1. Help your authors locate DITA content for reuse.
2. Help your project managers and content managers wrangle your content.
3. Help your end users find what they’re looking for, whether that’s on a web site, in a portal, or via some other dynamic content delivery system.

Taxonomy and metadata can seem like scary or complex turf to the uninitiated—but they don’t have to be. I like the idea of “search-first” thinking as a way of guiding basic but effective content strategies. The first person I heard apply the “search-first” concept to content strategy was James Matthewson, who leads Enterprise Search Strategy for IBM. As James defines it, “search-first” is

“… a strategy that structures the whole content enterprise around search experiences, from messaging to writing, to coding, to production, to architecture and UX design. If companies structure their content strategy around search, they maximize their investment in content for both search crawlers and their target audiences.”
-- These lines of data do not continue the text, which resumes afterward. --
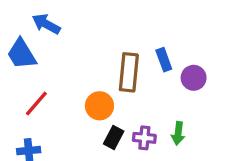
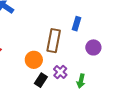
blue rectangle: (164, 60) -> (76, 24), moved, turned 32
purple cross: (144, 138) -> (60, 72), moved, turned 32

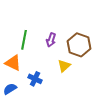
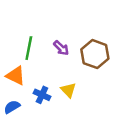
purple arrow: (51, 40) -> (61, 48), turned -64
yellow triangle: (64, 66) -> (68, 90), moved, turned -32

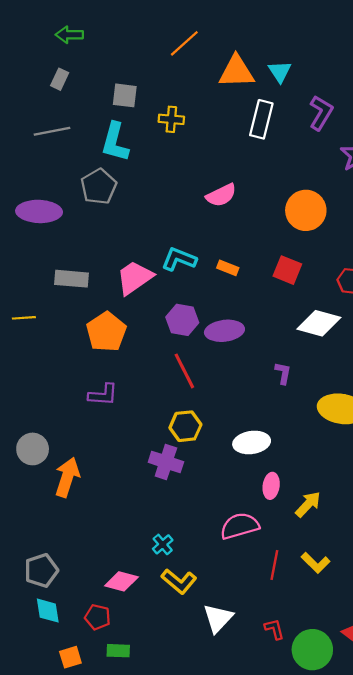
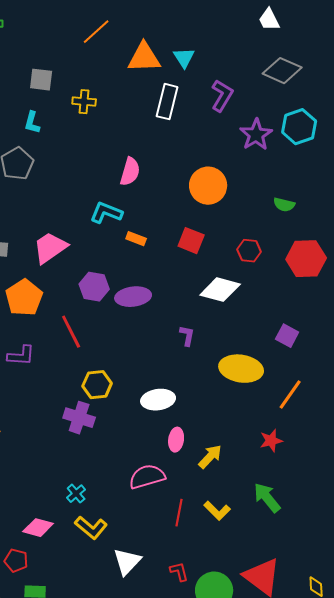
cyan L-shape: (115, 142) -> (32, 123), size x0.6
pink semicircle: (221, 195) -> (130, 172), turned -48
cyan L-shape: (179, 259) -> (106, 213), moved
red line: (184, 371) -> (71, 332), moved

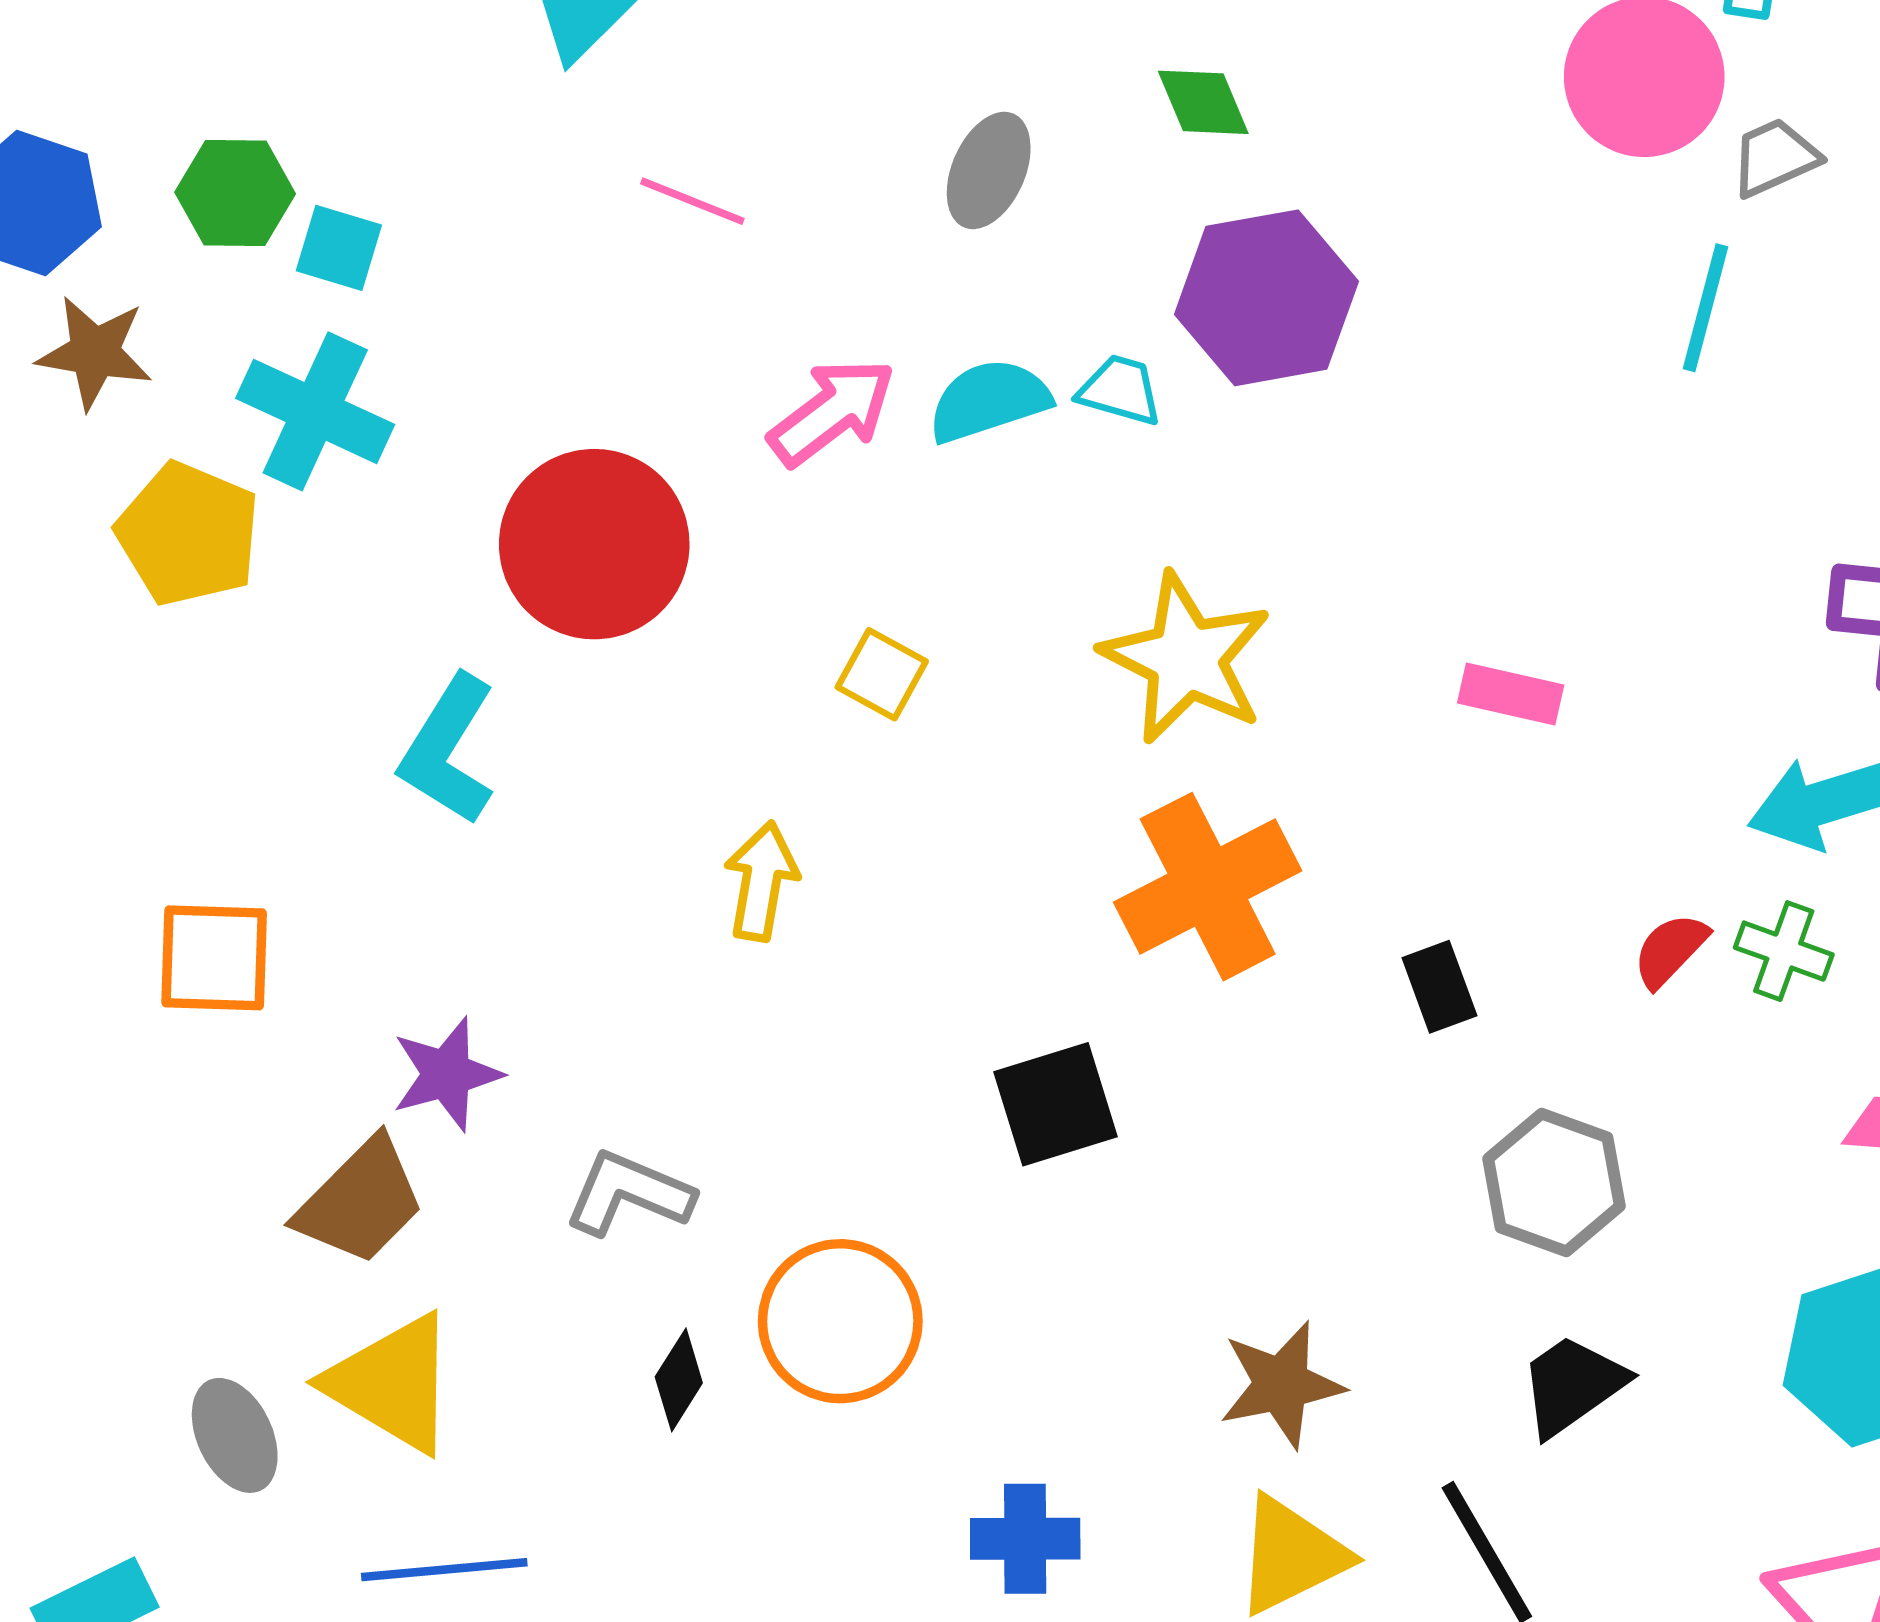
Creating content in DITA is already a great first step for search-first, since your content is granular and can be easily published to a dynamic delivery system.
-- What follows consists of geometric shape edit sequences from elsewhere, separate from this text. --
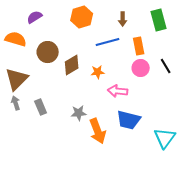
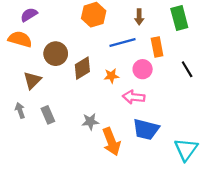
purple semicircle: (35, 17) -> (29, 15), moved
pink circle: (141, 68) -> (143, 69), moved
brown triangle: (17, 79) -> (32, 80), moved, size x0.7

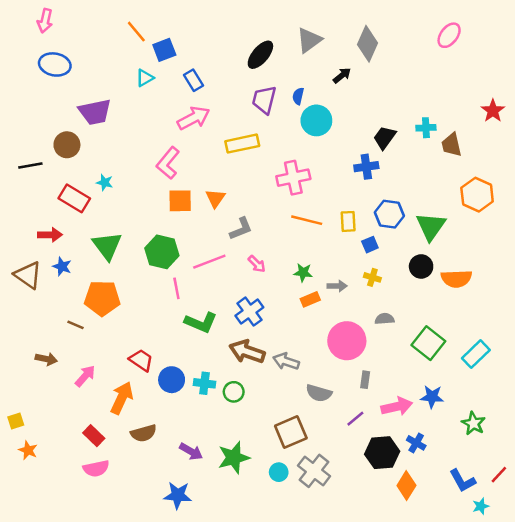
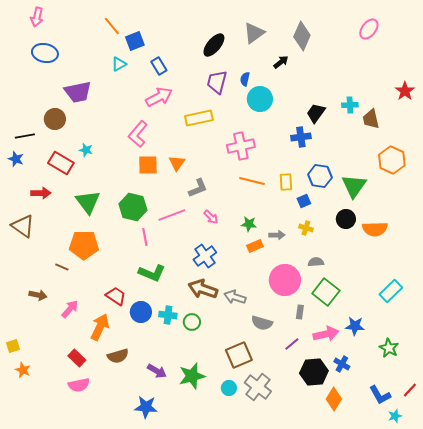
blue star: (62, 266) -> (16, 159), moved
green L-shape: (201, 322) -> (152, 273), moved
green square: (428, 343) -> (326, 292), moved

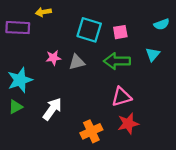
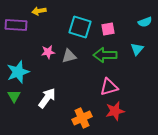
green triangle: (16, 107) -> (14, 96), turned -32

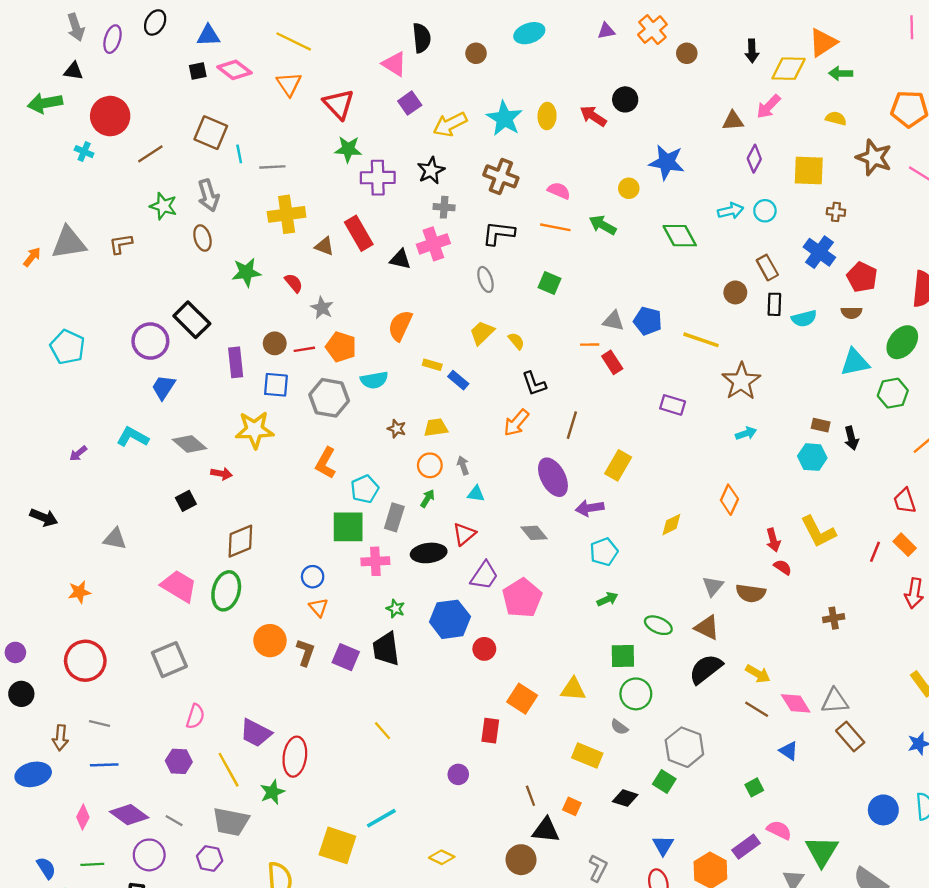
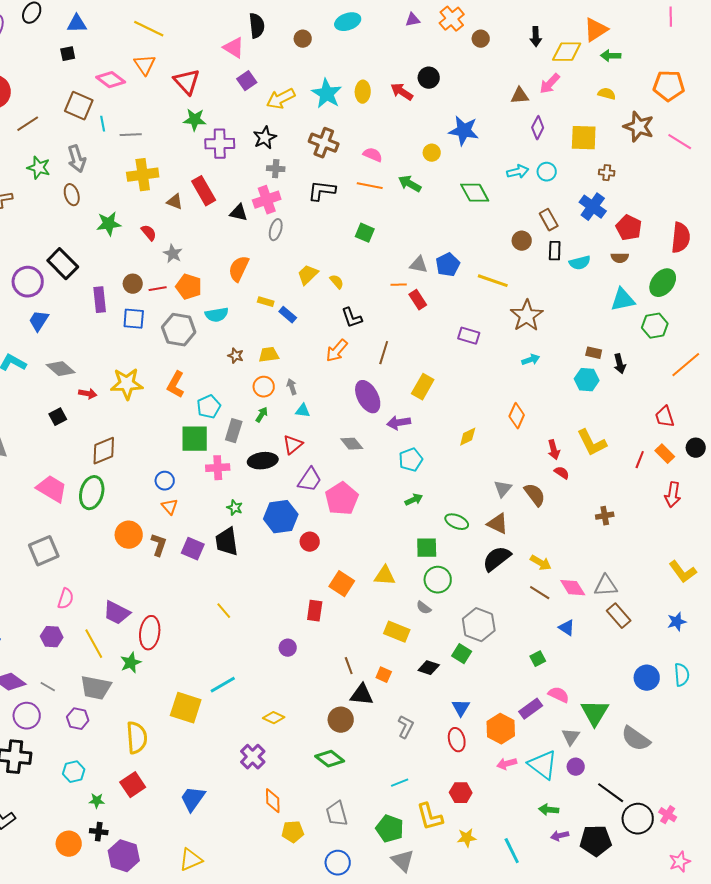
pink diamond: (234, 70) -> (111, 80), moved
gray ellipse: (485, 279) -> (276, 230), moved, turned 35
blue pentagon: (648, 321) -> (448, 265), turned 30
yellow star: (255, 430) -> (127, 384), moved
brown semicircle: (751, 593) -> (535, 495), turned -135

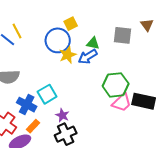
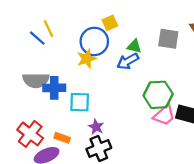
yellow star: (68, 55) -> (87, 59), moved
cyan square: (47, 94) -> (80, 102), turned 30
blue cross: (27, 105) -> (54, 88), moved, turned -30
orange rectangle: (33, 126) -> (62, 138), turned 64

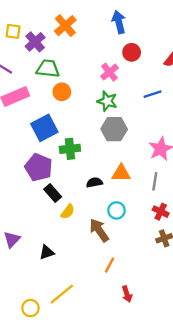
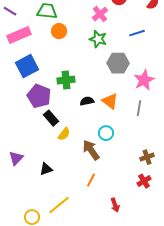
blue square: (44, 128) -> (27, 66), moved
gray hexagon: (114, 129) -> (118, 63), moved
orange triangle: (121, 173) -> (110, 101), turned 36
black semicircle: (94, 183) -> (87, 101), moved
red cross: (161, 212) -> (144, 181), moved, turned 32
orange line: (109, 265) -> (91, 180), moved

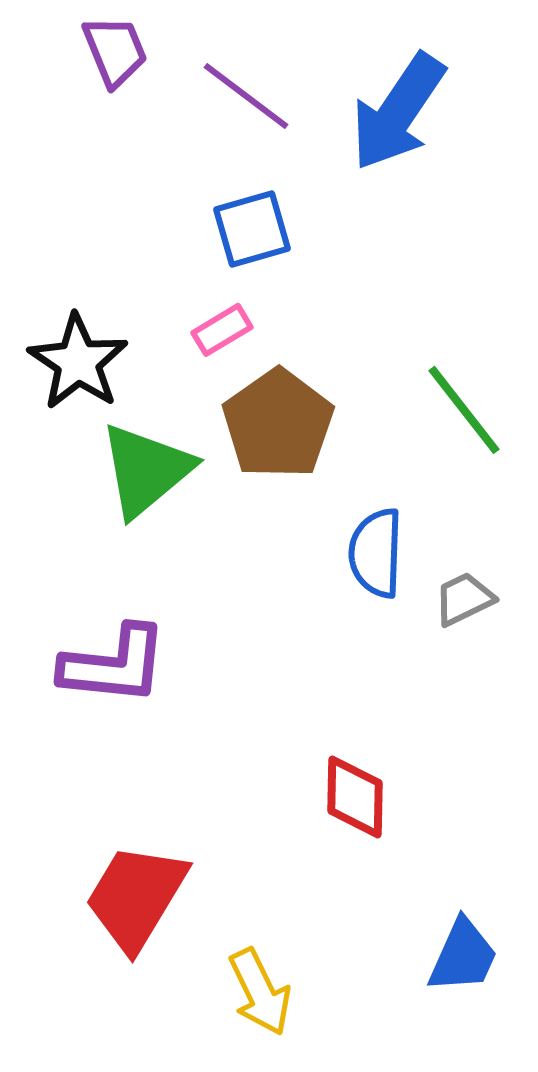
Developing a metadata strategy for a search-first approach can actually be fun! The approach I like is a lot like playing Mad Libs—it involves writing search use cases or user stories with blanks to fill in. You can play this Mad Libs game with your team, your SMEs, and end users. Play one or two rounds thinking about how authors and managers search for content, then repeat the process thinking about end users. Your Mad Lib use cases should read something like this:

  • Author: “I am trying to find content to reuse. List every
    [content type] that is about [this product], that describes [type of task], that uses [tool or part reference], that is newer than [date].” A completed example might read: “List every [Service Procedure] that is about [Acme Jetpack XL7], that describes [troubleshooting], that uses [fuel pump], that is newer than [1/1/2011].”
  • Project Manager: “I am trying to find content that needs attention. List everything that is [status] for [project] that has [annotation type] from users in [group name] that were created since [date].” A real example might be: “List everything that is [In Review] for [Acme Jetpack XL7 User Guide] that has [unresolved proposed changes] from users in [Environmental Health and Safety] that were created since [6/1/2012].”
  • Content Manager: “I am trying to make our content secure. Show me everything that is classified as [security classification] that mentions [customer] that is older than [date],” where security classification could be “Top Secret” and customer could be “Wiley Coyote.”
  • End user: “I am trying to troubleshoot something. Show me everything about with that describes [symptom] or [fault code].” An example of this could read, “Show me everything about [Acme Jetpack XL7] with [turbocharger] that describes [blue smoke from top of unit].”

When you’re done playing this game of Mad Libs, you should have a list of “blanks” that your users will typically want to fill in when searching for content. These blanks are your essential metadata fields.

Now let’s turn this list into a metadata schema that you can use for configuring your component content management system. For each metadata field you listed, ask yourself:

  • What do we call this?
  • How do we describe it in 50 words or less so that everyone will know what we mean?
  • What type of information is it? (this could be Single line of text, multiple lines of text, Yes/No, choice, checkbox, or an entry from a Controlled Vocabulary)
  • Is it auto-populated (like a date or a user name) or does it require manual entry?
  • Can it have multiple values (for instance, fault codes in a service procedure)?
  • Where does the value come from (for instance, is it made up by the author, chosen from a specific controlled vocabulary, or supplied by a system)?
  • Is it required to have a value or can it be blank?
  • Is there a default value?
  • Do people need to see it? If so, who and where?

Once you’ve finished this process, you have a Metadata Schema! Not as hard as you thought, was it? Not only do you have a metadata schema defined, but you are assuring that the metadata you’re managing actually matters—because it will help your authors, managers, and end users find what they need—whether in your CMS, on the web, or in a portal.